A British police officer minutes away from being arrested by colleagues for sex crimes is found dead in his locked bedroom. There are multiple wounds to his chest; his used service revolver by his side. There's only one possible conclusion: suicide.
Yet a painstaking reinvestigation of this alleged suicide uncovers a different story: one involving a secret paedophile ring servicing the city's most powerful men, high-level cover-ups, international geopolitics and the involvement of a secretive unit of police officers tasked with tracking down and arresting homosexuals – the Witchhunters.
Their aim was to eradicate all traces of organised crime within homosexual circles and procurement of youths. The operation ultimately resulted in the tragic death of police inspector John MacLennan - a watershed moment leading to the eventual decriminalisation of homosexual acts in Hong Kong in 1991.

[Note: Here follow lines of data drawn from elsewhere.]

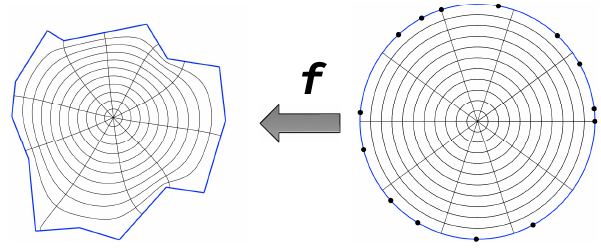
Figure 3. Schwarz–Christoffel mapping for a single-connected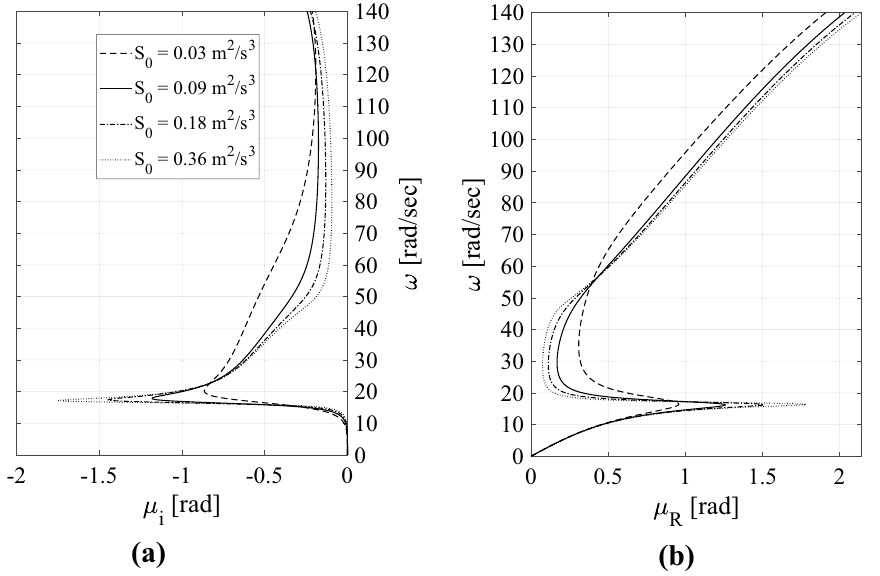
Figure 12. Periodic metafoundation dispersion curves: ( a ) imaginary component of μ ; ( b ) real component of μ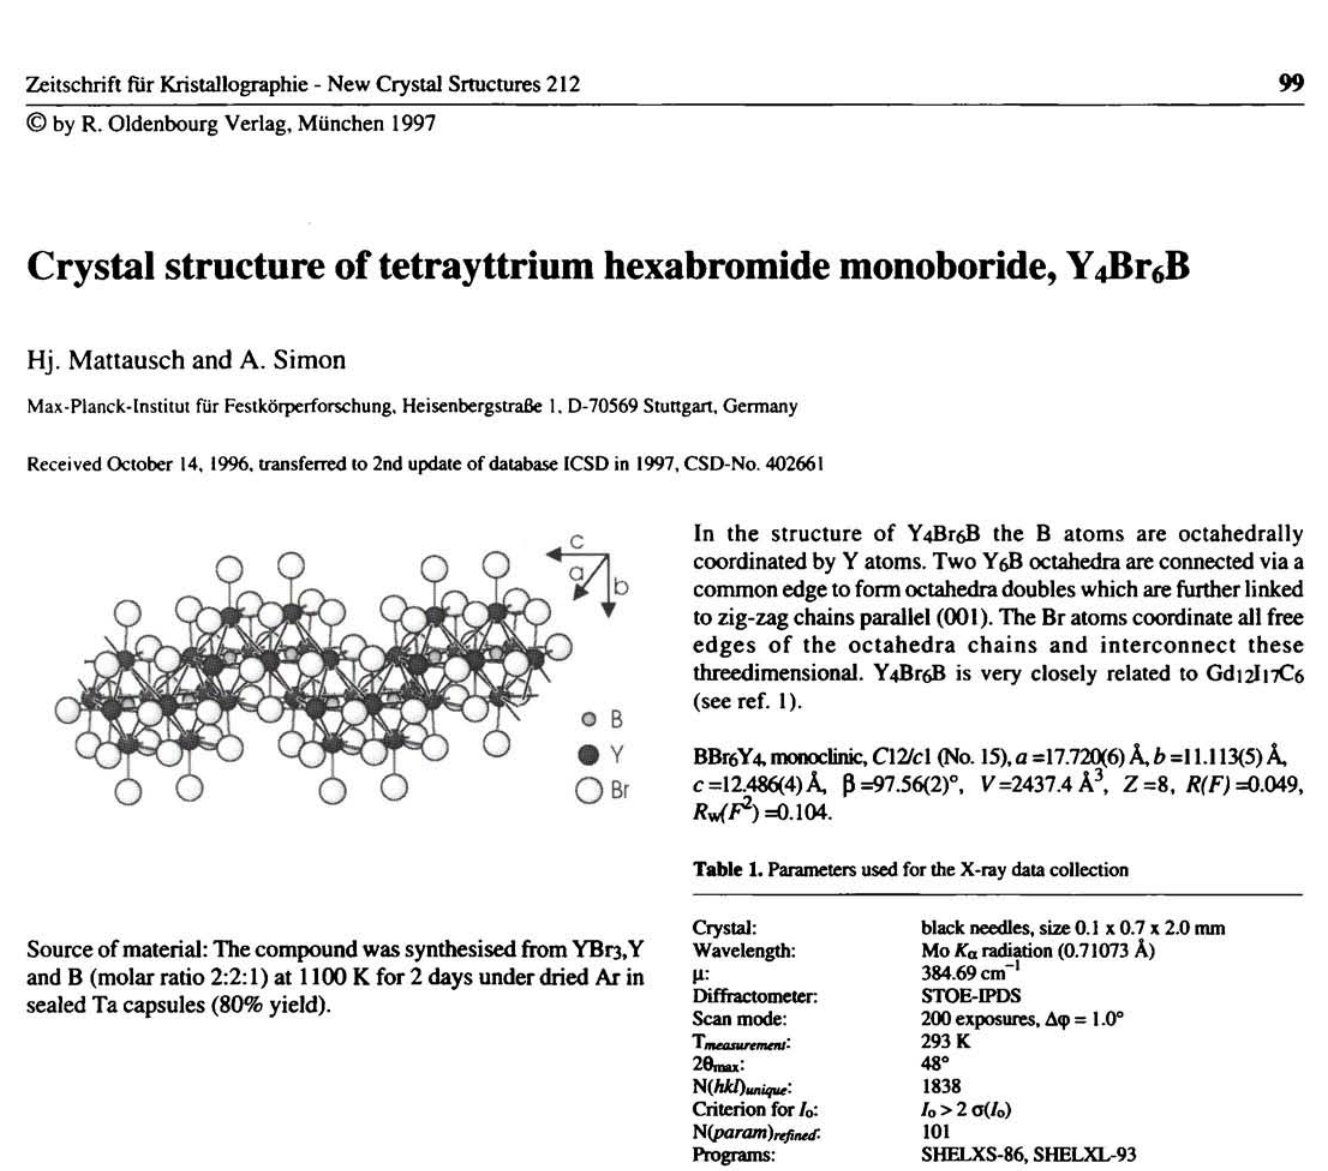
Table 2. Final atomic coordinates and displacement parameters (in À 2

For decades, many people have suspected that the young officer died because of information he possessed. This book reveals for the first time what MacLennan knew.
PUBLISHERS WEEKLY
The pseudonymous Blake, a former Hong Kong police officer, and journalist Vittachi only partially succeed in solving the 1980 homicide of Insp. John MacLennan, a Scotsman living in Hong Kong who was found shot to death behind his locked bedroom door in his Kowloon apartment. The police at first believed MacLennan killed himself because he knew he was about to be arrested for sexually assaulting a boy and related crimes. The authors note the rush to judgment that avoided basic evidence collection such as testing the dead man's hands to see if there was any gunpowder residue and disregarded anomalies, such as MacLennan having been shot five times. Blake and Vittachi also explore the man's probable link to a pedophile ring, whose members included "top members of international Hong Kong society," many of whom would have wanted the inspector, who had access to sensitive secrets, dead. A prefatory note concedes the conjectures in the text, including assumptions "about attitudes, emotions, actions and exchanges," and the sourcing is less than robust. The flaws in this account leave room for a definitive look at this fascinating case.